▶ **TASK INSTRUCTIONS**
Reproduce every line of the data below verbatim, changing nothing.
—————
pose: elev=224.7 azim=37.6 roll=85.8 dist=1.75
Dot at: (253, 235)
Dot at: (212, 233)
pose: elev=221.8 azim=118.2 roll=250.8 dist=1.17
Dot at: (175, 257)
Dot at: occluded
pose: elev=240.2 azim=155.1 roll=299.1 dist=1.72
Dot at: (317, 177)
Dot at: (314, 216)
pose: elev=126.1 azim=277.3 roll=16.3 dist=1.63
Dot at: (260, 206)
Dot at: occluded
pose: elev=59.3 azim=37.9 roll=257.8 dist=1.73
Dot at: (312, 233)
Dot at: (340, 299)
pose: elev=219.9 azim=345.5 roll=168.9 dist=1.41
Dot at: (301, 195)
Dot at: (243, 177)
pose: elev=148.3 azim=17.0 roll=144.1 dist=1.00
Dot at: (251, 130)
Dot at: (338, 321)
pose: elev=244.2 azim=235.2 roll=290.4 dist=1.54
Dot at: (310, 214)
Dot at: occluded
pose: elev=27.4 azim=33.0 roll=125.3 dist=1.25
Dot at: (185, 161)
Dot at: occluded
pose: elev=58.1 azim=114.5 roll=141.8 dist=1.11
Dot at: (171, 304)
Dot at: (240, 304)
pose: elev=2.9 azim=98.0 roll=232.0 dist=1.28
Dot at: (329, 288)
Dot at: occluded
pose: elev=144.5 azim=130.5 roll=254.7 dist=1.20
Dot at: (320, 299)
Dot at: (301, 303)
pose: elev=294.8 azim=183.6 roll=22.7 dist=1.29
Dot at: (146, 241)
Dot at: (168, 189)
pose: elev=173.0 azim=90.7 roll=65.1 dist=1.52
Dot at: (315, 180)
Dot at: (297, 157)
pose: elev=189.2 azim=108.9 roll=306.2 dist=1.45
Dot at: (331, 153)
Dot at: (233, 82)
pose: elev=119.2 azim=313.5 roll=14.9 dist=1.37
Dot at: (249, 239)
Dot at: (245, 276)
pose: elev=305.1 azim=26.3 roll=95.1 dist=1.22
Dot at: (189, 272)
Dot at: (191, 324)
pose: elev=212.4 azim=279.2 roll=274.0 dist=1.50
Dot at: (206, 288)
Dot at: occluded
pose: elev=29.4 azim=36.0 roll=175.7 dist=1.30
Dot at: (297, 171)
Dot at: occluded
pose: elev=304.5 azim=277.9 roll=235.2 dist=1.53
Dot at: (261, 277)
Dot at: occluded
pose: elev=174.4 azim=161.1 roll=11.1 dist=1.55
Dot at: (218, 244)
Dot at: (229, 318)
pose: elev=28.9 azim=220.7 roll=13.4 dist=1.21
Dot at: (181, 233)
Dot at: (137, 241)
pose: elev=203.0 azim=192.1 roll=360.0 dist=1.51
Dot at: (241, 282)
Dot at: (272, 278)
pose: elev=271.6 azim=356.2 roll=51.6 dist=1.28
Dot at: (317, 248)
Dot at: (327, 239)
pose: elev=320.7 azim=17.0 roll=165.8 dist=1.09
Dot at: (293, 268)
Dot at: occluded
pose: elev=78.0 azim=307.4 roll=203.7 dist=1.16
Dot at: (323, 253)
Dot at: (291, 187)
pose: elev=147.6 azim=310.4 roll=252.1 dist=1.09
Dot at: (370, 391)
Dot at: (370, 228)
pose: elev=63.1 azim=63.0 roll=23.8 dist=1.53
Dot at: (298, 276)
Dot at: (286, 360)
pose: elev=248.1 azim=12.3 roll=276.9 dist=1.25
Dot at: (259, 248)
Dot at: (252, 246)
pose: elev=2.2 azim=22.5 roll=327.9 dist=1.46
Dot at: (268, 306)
—————
▶ **EXERCISE SOLUTION**
pose: elev=224.7 azim=37.6 roll=85.8 dist=1.75
Dot at: (253, 235)
Dot at: (212, 233)
pose: elev=221.8 azim=118.2 roll=250.8 dist=1.17
Dot at: (175, 257)
Dot at: occluded
pose: elev=240.2 azim=155.1 roll=299.1 dist=1.72
Dot at: (317, 177)
Dot at: (314, 216)
pose: elev=126.1 azim=277.3 roll=16.3 dist=1.63
Dot at: (260, 206)
Dot at: occluded
pose: elev=59.3 azim=37.9 roll=257.8 dist=1.73
Dot at: (312, 233)
Dot at: (340, 299)
pose: elev=219.9 azim=345.5 roll=168.9 dist=1.41
Dot at: (301, 195)
Dot at: (243, 177)
pose: elev=148.3 azim=17.0 roll=144.1 dist=1.00
Dot at: (251, 130)
Dot at: (338, 321)
pose: elev=244.2 azim=235.2 roll=290.4 dist=1.54
Dot at: (310, 214)
Dot at: occluded
pose: elev=27.4 azim=33.0 roll=125.3 dist=1.25
Dot at: (185, 161)
Dot at: occluded
pose: elev=58.1 azim=114.5 roll=141.8 dist=1.11
Dot at: (171, 304)
Dot at: (240, 304)
pose: elev=2.9 azim=98.0 roll=232.0 dist=1.28
Dot at: (329, 288)
Dot at: occluded
pose: elev=144.5 azim=130.5 roll=254.7 dist=1.20
Dot at: (320, 299)
Dot at: (301, 303)
pose: elev=294.8 azim=183.6 roll=22.7 dist=1.29
Dot at: (146, 241)
Dot at: (168, 189)
pose: elev=173.0 azim=90.7 roll=65.1 dist=1.52
Dot at: (315, 180)
Dot at: (297, 157)
pose: elev=189.2 azim=108.9 roll=306.2 dist=1.45
Dot at: (331, 153)
Dot at: (233, 82)
pose: elev=119.2 azim=313.5 roll=14.9 dist=1.37
Dot at: (249, 239)
Dot at: (245, 276)
pose: elev=305.1 azim=26.3 roll=95.1 dist=1.22
Dot at: (189, 272)
Dot at: (191, 324)
pose: elev=212.4 azim=279.2 roll=274.0 dist=1.50
Dot at: (206, 288)
Dot at: occluded
pose: elev=29.4 azim=36.0 roll=175.7 dist=1.30
Dot at: (297, 171)
Dot at: occluded
pose: elev=304.5 azim=277.9 roll=235.2 dist=1.53
Dot at: (261, 277)
Dot at: occluded
pose: elev=174.4 azim=161.1 roll=11.1 dist=1.55
Dot at: (218, 244)
Dot at: (229, 318)
pose: elev=28.9 azim=220.7 roll=13.4 dist=1.21
Dot at: (181, 233)
Dot at: (137, 241)
pose: elev=203.0 azim=192.1 roll=360.0 dist=1.51
Dot at: (241, 282)
Dot at: (272, 278)
pose: elev=271.6 azim=356.2 roll=51.6 dist=1.28
Dot at: (317, 248)
Dot at: (327, 239)
pose: elev=320.7 azim=17.0 roll=165.8 dist=1.09
Dot at: (293, 268)
Dot at: occluded
pose: elev=78.0 azim=307.4 roll=203.7 dist=1.16
Dot at: (323, 253)
Dot at: (291, 187)
pose: elev=147.6 azim=310.4 roll=252.1 dist=1.09
Dot at: (370, 391)
Dot at: (370, 228)
pose: elev=63.1 azim=63.0 roll=23.8 dist=1.53
Dot at: (298, 276)
Dot at: (286, 360)
pose: elev=248.1 azim=12.3 roll=276.9 dist=1.25
Dot at: (259, 248)
Dot at: (252, 246)
pose: elev=2.2 azim=22.5 roll=327.9 dist=1.46
Dot at: (268, 306)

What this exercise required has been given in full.